On the island side, Raul Castro’s government responded in a message issued in all the Cuban media, “Any strategy aimed to change the political, economic and social system in Cuba, whether it is to achieve it through pressures or using more subtle methods, will be doomed to failure. The necessary changes in Cuba such as those now underway, are part of the island’s economic and socialist model’ update, which the Cuban people will continue to decide sovereignly.” Cuba has also protested yesterday over the US president shamelessness, as last Friday he surrounded himself with terrorists in Miami, when announcing the tightening of his country’s policy toward the island, in a ‘such a grotesque spectacle coming out of the Cold War.’
But any exile is monolithic and the Cuban is not an exception. After 59 years of exile, today more than ever, Cuban-Americans are divided about which is the best way to drive a transition.

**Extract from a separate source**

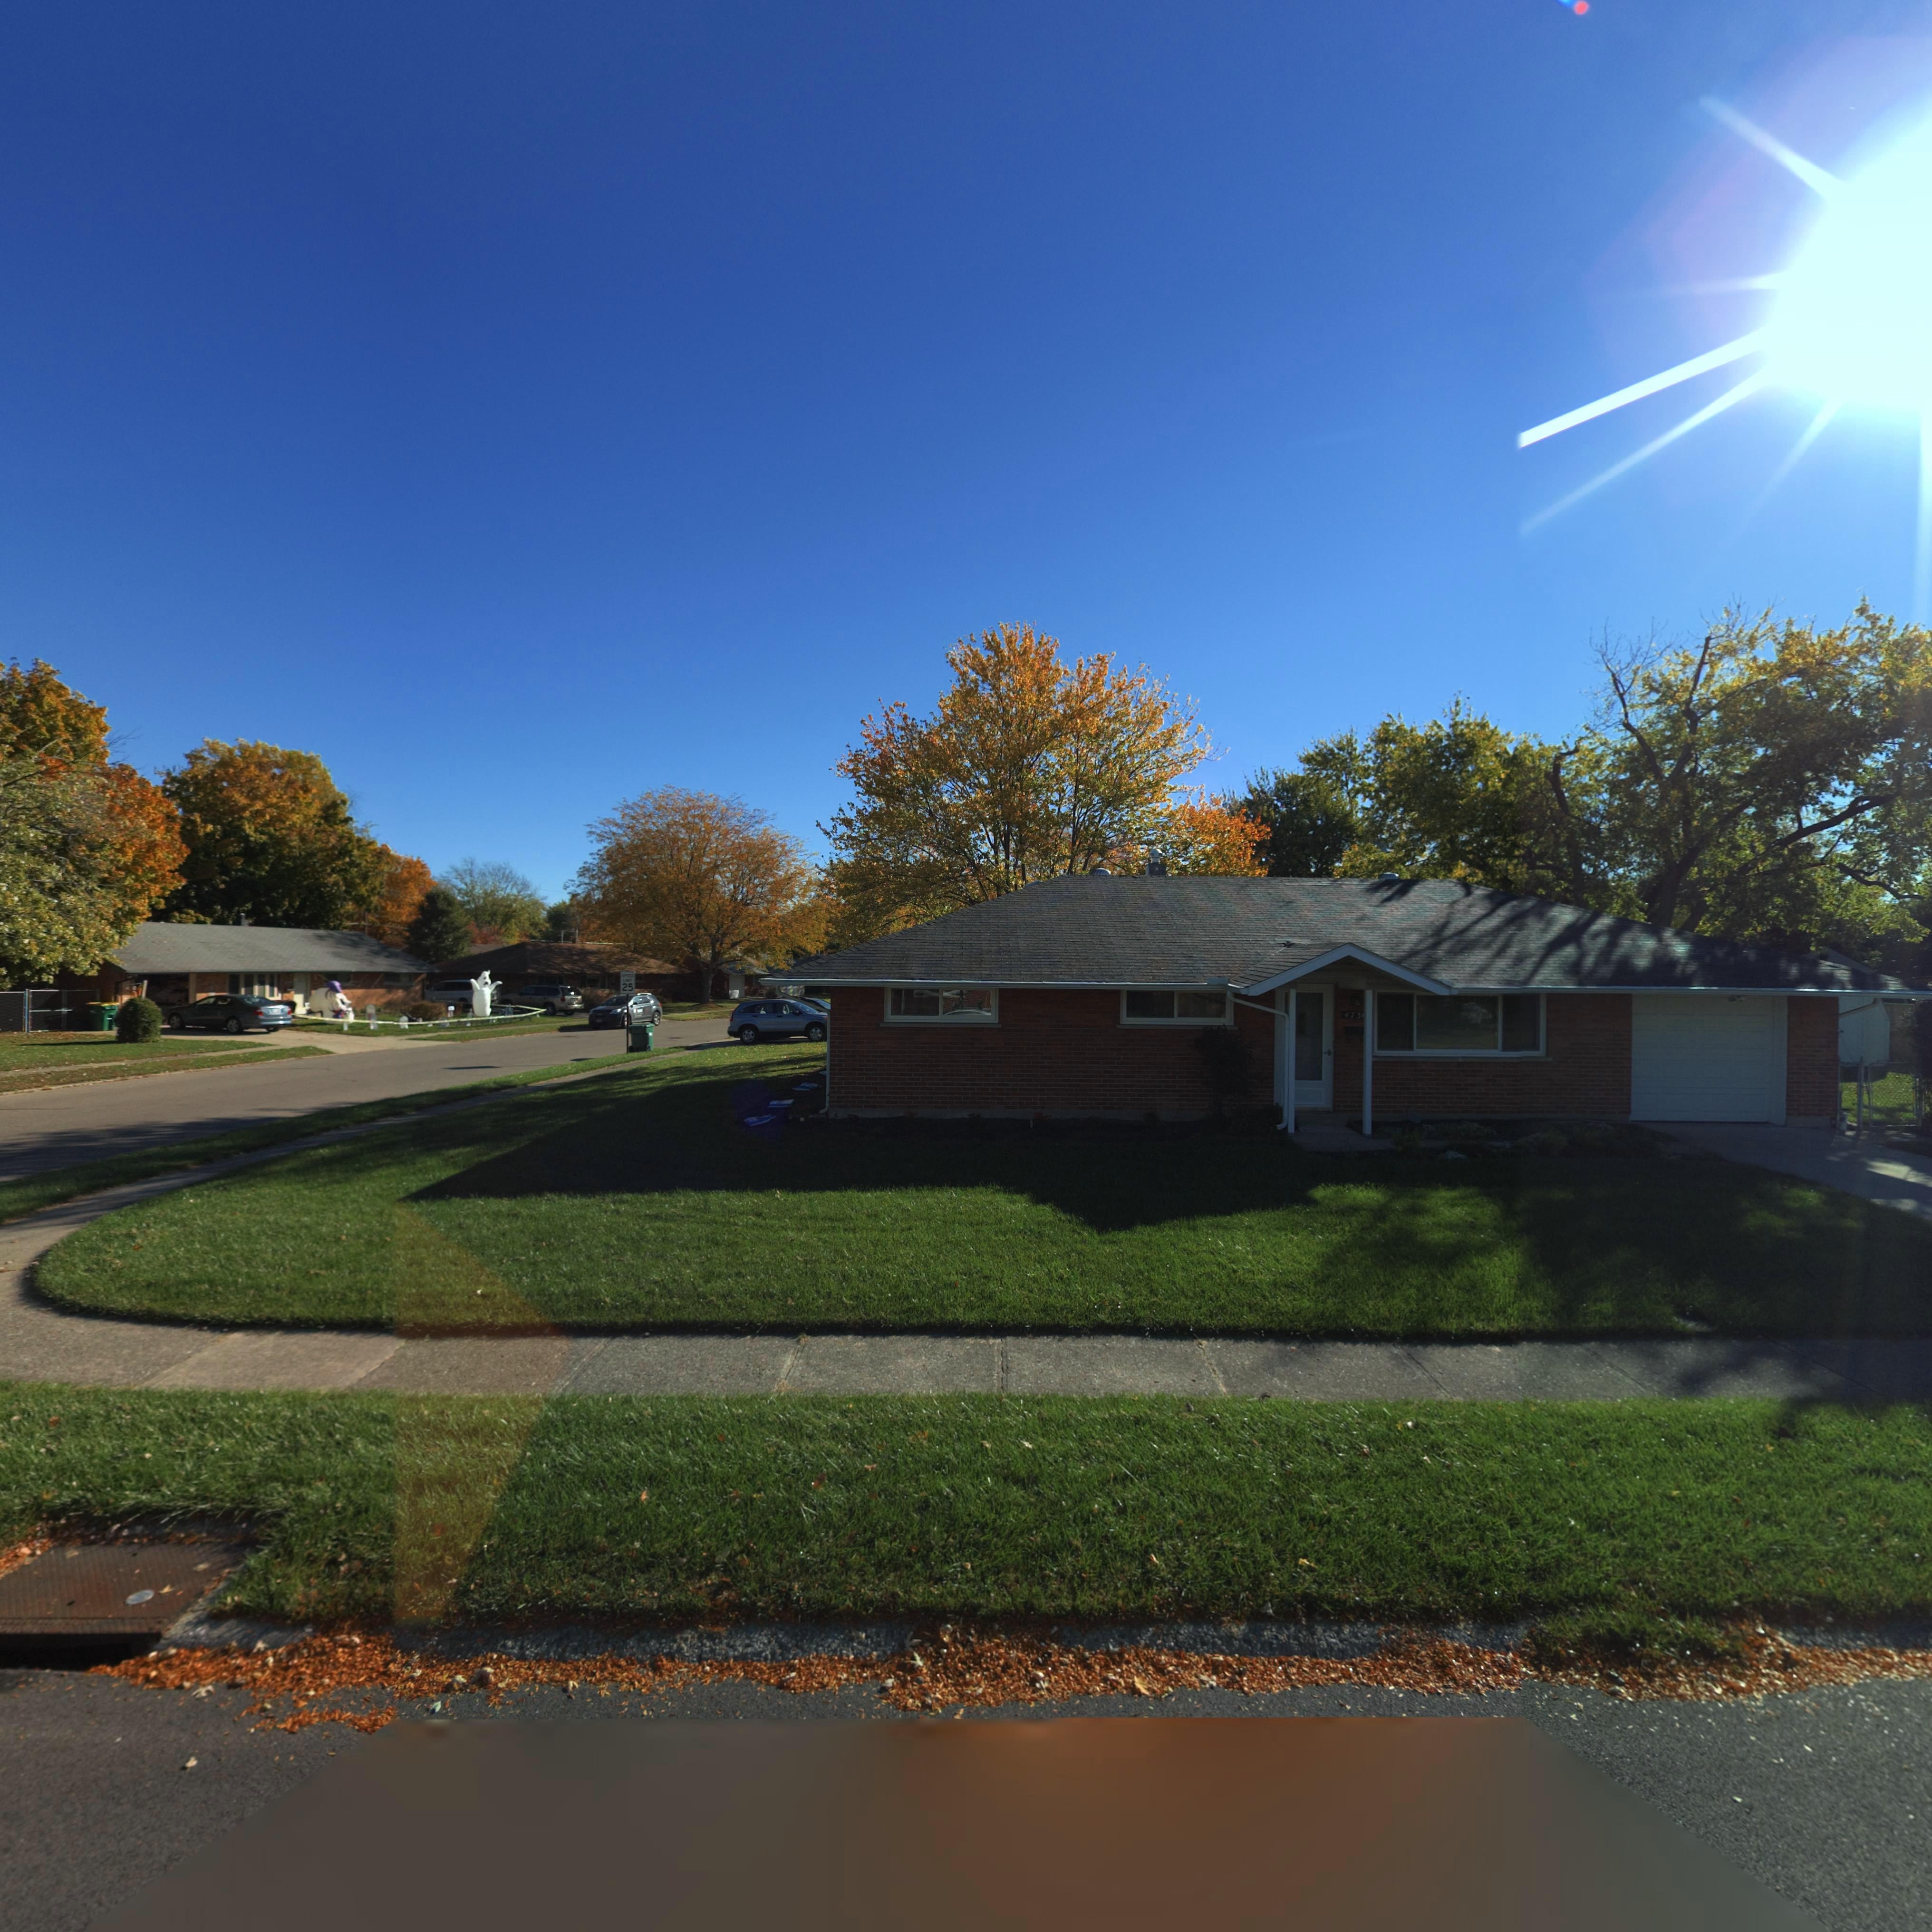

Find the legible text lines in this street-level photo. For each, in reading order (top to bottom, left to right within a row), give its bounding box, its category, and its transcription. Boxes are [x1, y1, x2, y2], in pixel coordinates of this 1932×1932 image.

[1343, 1011, 1361, 1019] StreetNumber: 473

According to a Florida International University’ survey published in 2016, 63%, in Miami Dade County were against the embargo, and 57% supported the expanding trade relations with Cuba. And a new poll released yesterday by ‘Engage Cuba Coalition’ dismantle the stereotype that of Republicans are opposed to Obama’s policies in relation to the island. In fact, most of the Republican voters want to keep them. But the scope of the new measures is not clear, partly because of the lack of transparency of the Cuban economy. Some experts have criticized the tightening of US policy towards Cuba as a counterproductive one. For Jason Marczack, an expert at the Think Tank Atlantic Council, stated that “the Cuban system has already demonstrated its resistance to US attempts to isolate itself over the past five decades.”
There will be no change until the Cubans on the island take some action. At least as the Venezuelan people are doing. Nothing which outsiders might decide as Trump now, or Obama before, is going to have a real impact on the Cuban people ‘lives. What does it take for the people of Cuba to wake up, have faith in themselves, and be able to reverse their history? What needs to happen in Cuba for Cubans to show their identity, their self-esteem and take off all their strength forces to make their way to the future? What is needed to say among them, those ordinary Cubans, from all ages and from all parts of the island to rise from the long lethargy in which they are submerged, asleep, hypnotized, paralyzed, and put their proven wit and muscle to work?
Fifty-eight years are gone and the result is apathy, languishment and disinterest over a better life. A decrepit country, people abandoned to their fate, without encouragement, without the will to fight, without goals, encouragement, without blood, dignity and desire. Eleven million of Cubans would wish to leave the island, flee to other lands where they could achieve a more human, more dignified, more possible life. Run away. Go far from the impossible. Sad reality. Cuba, an island which does not produce, full of people who do not work and do not participate. A miserable entelechy product of an abject revolution dedicated to demolishing everything assembled before. The Cuban people must react and fight against the regime that has stolen everything, even their dignity!